Jefferies analyst Surinder Thind agrees that investors shouldn’t be scared off by weaker Q2 results. “While the updated revenue guide is sure to disappoint, it does not signal a change in fundamentals,” he explained on August 8. As a result, the four-star analyst reiterated his Buy rating and raised the price target from $65 to $76. Thind believes shares could soar 34% in the next twelve months.
The consensus among analysts is that ENV is a ‘Moderate Buy’. Its $75 average price target indicates 33% upside potential.
Green Dot Corporation (GDOT)
The last fintech on our list is unique in that it serves customers who either don’t have or can’t qualify for credit cards or checking accounts. Its strategy of catering to a customer base with a less reliable financial track record might not seem logical, but there is a substantial market for these services within the “underbanked” community.
While the company is one of the riskier stocks we highlight, GDOT was able to post a second quarter earnings beat on August 7. EPS reached $0.90, exceeding the consensus estimate by 43%. However, GDOT lowered its full year guidance based on declining sales of its legacy prepaid credit card as well as a later launch date for its banking-as-a-service (BaaS) platform which the company has invested $60 million in.
GDOT has changed its strategy, shifting focus away from its legacy products to expanding the BaaS segment. This move weighed on earnings and has caused a sense of uncertainty among investors.
That being said, Jeff Cantwell, a five-star analyst, argues that it will take time for this shift to translate into revenue. “The company is in the midst of a painful model transition but the bad news is now baked into the shares. We believe Green Dot's risk/reward looks favorable at current levels following the recent selloff,” he explained on August 9.

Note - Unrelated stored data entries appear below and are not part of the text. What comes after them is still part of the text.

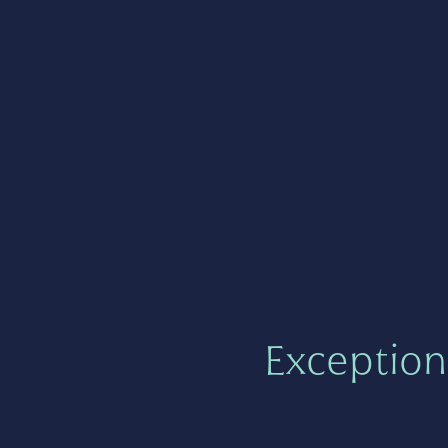
Exception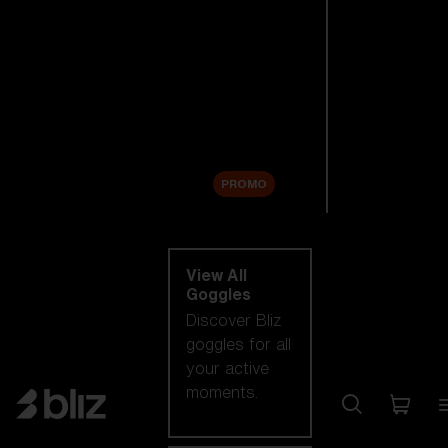
New arrivals
Replacement
Lenses
Sale
PROMO
Shop by category
View All
Goggles
Discover Bliz
goggles for all
your active
moments.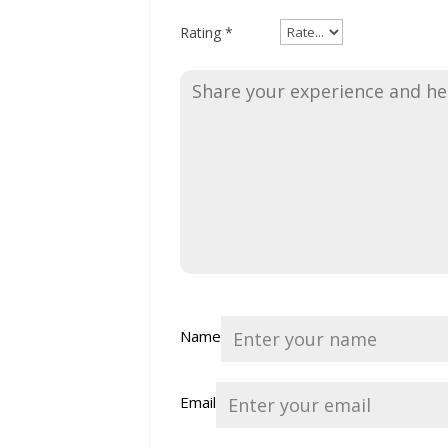
Rating
*
Name
Email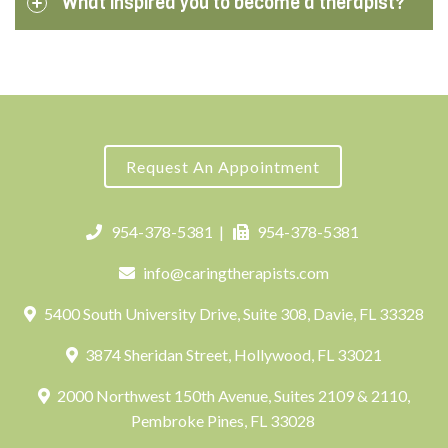
What inspired you to become a therapist?
Request An Appointment
954-378-5381
|
954-378-5381
info@caringtherapists.com
5400 South University Drive, Suite 308, Davie, FL 33328
3874 Sheridan Street, Hollywood, FL 33021
2000 Northwest 150th Avenue, Suites 2109 & 2110,
Pembroke Pines, FL 33028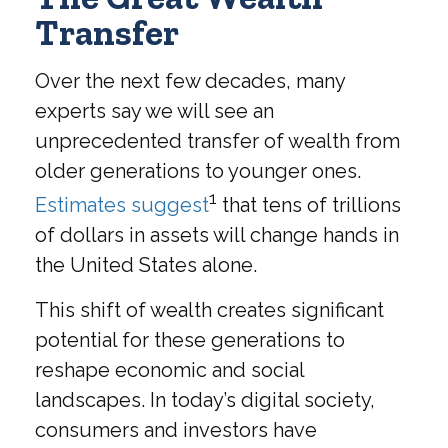
Transfer
Over the next few decades, many
experts say we will see an
unprecedented transfer of wealth from
older generations to younger ones.
1
Estimates suggest
that tens of trillions
of dollars in assets will change hands in
the United States alone.
This shift of wealth creates significant
potential for these generations to
reshape economic and social
landscapes. In today’s digital society,
consumers and investors have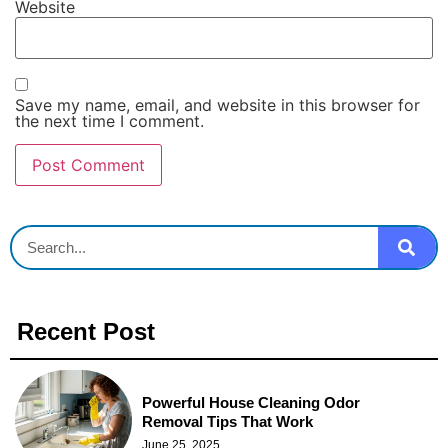
Website
Save my name, email, and website in this browser for
the next time I comment.
Recent Post
Powerful House Cleaning Odor
Removal Tips That Work
June 25, 2025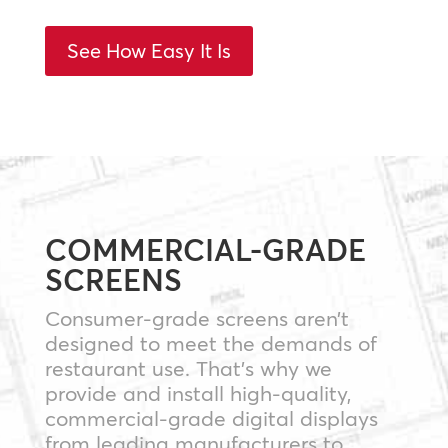
See How Easy It Is
COMMERCIAL-GRADE
SCREENS
Consumer-grade screens aren’t
designed to meet the demands of
restaurant use. That’s why we
provide and install high-quality,
commercial-grade digital displays
from leading manufacturers to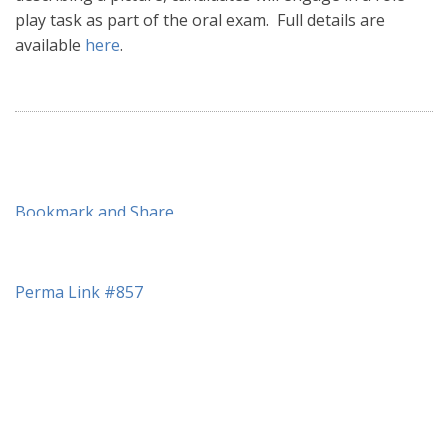
play task as part of the oral exam. Full details are
available
here
.
Perma Link #857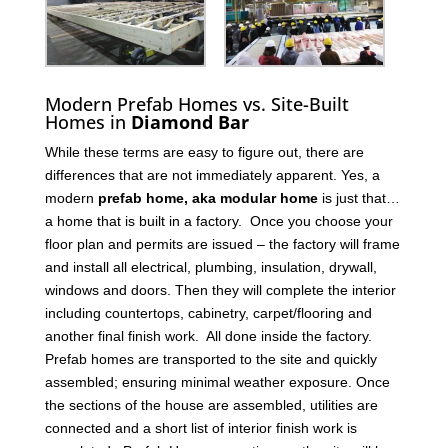
Modern Prefab Homes vs. Site-Built
Homes in
Diamond Bar
While these terms are easy to figure out, there are
differences that are not immediately apparent. Yes, a
modern
prefab home, aka modular home
is just that…
a home that is built in a factory. Once you choose your
floor plan and permits are issued – the factory will frame
and install all electrical, plumbing, insulation, drywall,
windows and doors. Then they will complete the interior
including countertops, cabinetry, carpet/flooring and
another final finish work. All done inside the factory.
Prefab homes are transported to the site and quickly
assembled; ensuring minimal weather exposure. Once
the sections of the house are assembled, utilities are
connected and a short list of interior finish work is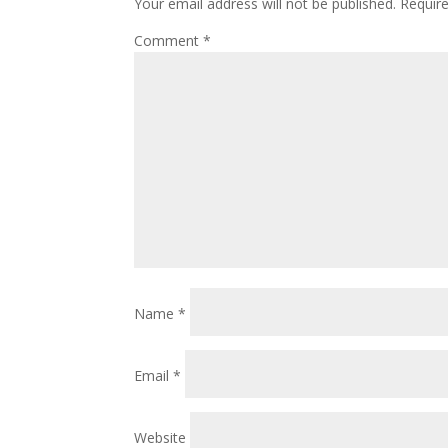
Your email address will not be published.
Requir
Comment
*
Name
*
Email
*
Website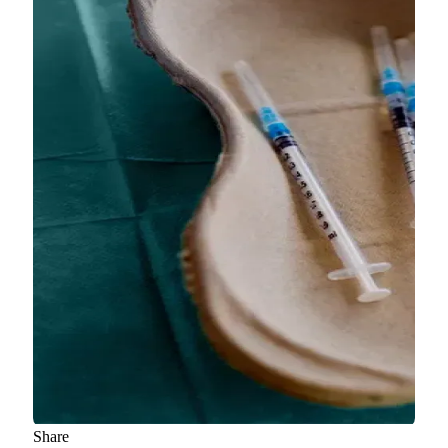
Share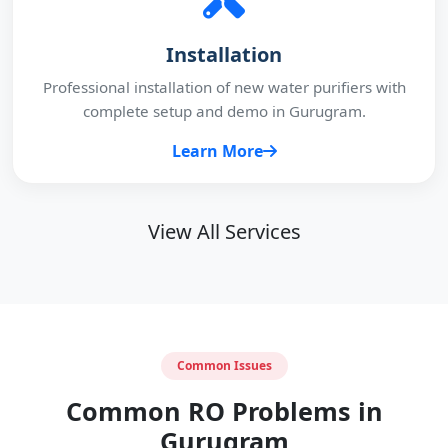
Installation
Professional installation of new water purifiers with
complete setup and demo in Gurugram.
Learn More
View All Services
Common Issues
Common RO Problems in
Gurugram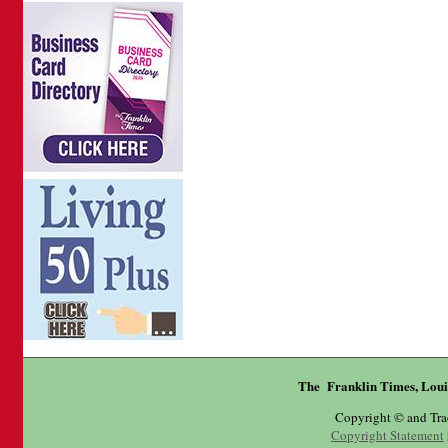
The Franklin Times, Loui
Copyright © and Tr
Copyright Statement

He adds that the company’s new products such as its savings account with a 3% annual yield rate could be the growth driver it needs. As a result, the Guggenheim analyst upgraded GDOT from a Hold to a Buy and set a $36 price target, implying 18% upside.
All in all, the Street takes a slightly more cautious stance on GDOT. It has a ‘Moderate Buy’ analyst consensus and a $41 average price target, suggesting 36% upside potential.